Пожилая женщина, шедшая ему навстречу, глянула на него с изумлением… как на последнего дурачка.
Глава 26
Алексей Максимович Горький не уехал в Крым ни на следующий день, ни через день, ни через два: в тот же вечер, почти сразу же после ухода писателя Задонова, а за ним и остальных гостей, позвонил Сталин и попросил о встрече.
Звонок был неожиданным: буквально неделю назад Горький виделся со Сталиным в Кремле, разговаривал с ним о проблемах советской литературы, о привлечении писателей к пропаганде передового технического опыта, достижений науки и социалистического строительства, романтизации службы в Красной армии, особенно в авиации и на флоте. Правда, Алексей Максимович был против того, чтобы каким-то образом навязывать писателям эти темы, когда почти каждый из них темы выбирает по склонности души или, лучше сказать, своего таланта. Однако есть много маленьких и средненьких писателей, которые не наделены особым воображением и будут рады любой предложенной теме. Беда лишь в том, что если дать таким писателям слишком большие привилегии, вся литература сместится в сторону служения власти, выродится и опошлится.
Горький на той встрече со Сталиным об этих своих опасениях ничего не сказал, понимая, что Сталин печется не столько о литературе, как таковой, сколько о государстве, а о литературе — лишь как о составной части государственного дела, и что личные опасения писателя здесь неуместны.

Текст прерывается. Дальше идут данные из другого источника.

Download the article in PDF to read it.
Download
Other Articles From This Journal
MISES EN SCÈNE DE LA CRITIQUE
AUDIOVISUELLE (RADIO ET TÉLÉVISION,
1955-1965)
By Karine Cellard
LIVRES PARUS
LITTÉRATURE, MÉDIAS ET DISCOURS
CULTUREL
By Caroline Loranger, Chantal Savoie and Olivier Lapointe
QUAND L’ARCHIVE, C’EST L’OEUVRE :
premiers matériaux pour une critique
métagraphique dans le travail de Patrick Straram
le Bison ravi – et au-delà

Впрочем, и сам Горький когда-то пекся о государстве… вернее сказать, о душевном здоровье народа, составляющего основу государства, пекся больше, чем об отдельных, даже очень талантливых личностях, с особенной яростью нападая на индивидуализм и введение в храм русской литературы воинственной мещанской пошлости. Беда в том, что так называемые государственные интересы Сталина способны возродить эту мещанскую пошлость под новым флагом, ибо нет ничего более живучего, чем пошлость, и нет большего соблазна для маленьких писателей, чем утверждение пошлости в ранге высокой художественности.

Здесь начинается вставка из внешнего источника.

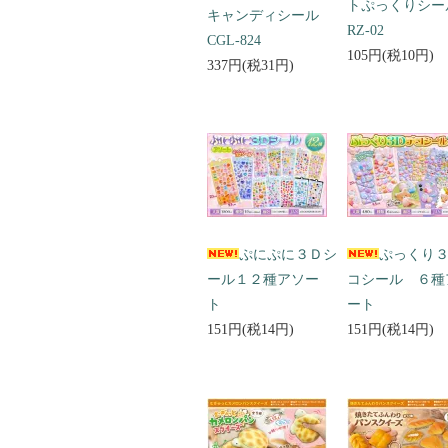
トぷっくりシ
キャンディシール
RZ-02
CGL-824
105円(税10円)
337円(税31円)
ぷにぷに３Ｄシ
ぷっくり
ール１２種アソー
コシール ６種
ト
ート
151円(税14円)
151円(税14円)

— Я понимаю, Алексей Максимович, — слышался в трубке глуховатый голос Сталина, — что вы настроились на отдых. Я сам настроился на отдых. Есть, однако, вещи, которые требуют своего завершения независимо от наших настроений.
— Мне приехать в Кремль, Иосиф Виссарионович? — спросил Горький, рассчитывая, что одной встречи со Сталиным будет предостаточно и ему не придется откладывать свой отъезд, но Сталин, помолчав, будто раздумывая, предложил встретиться у Горького дома.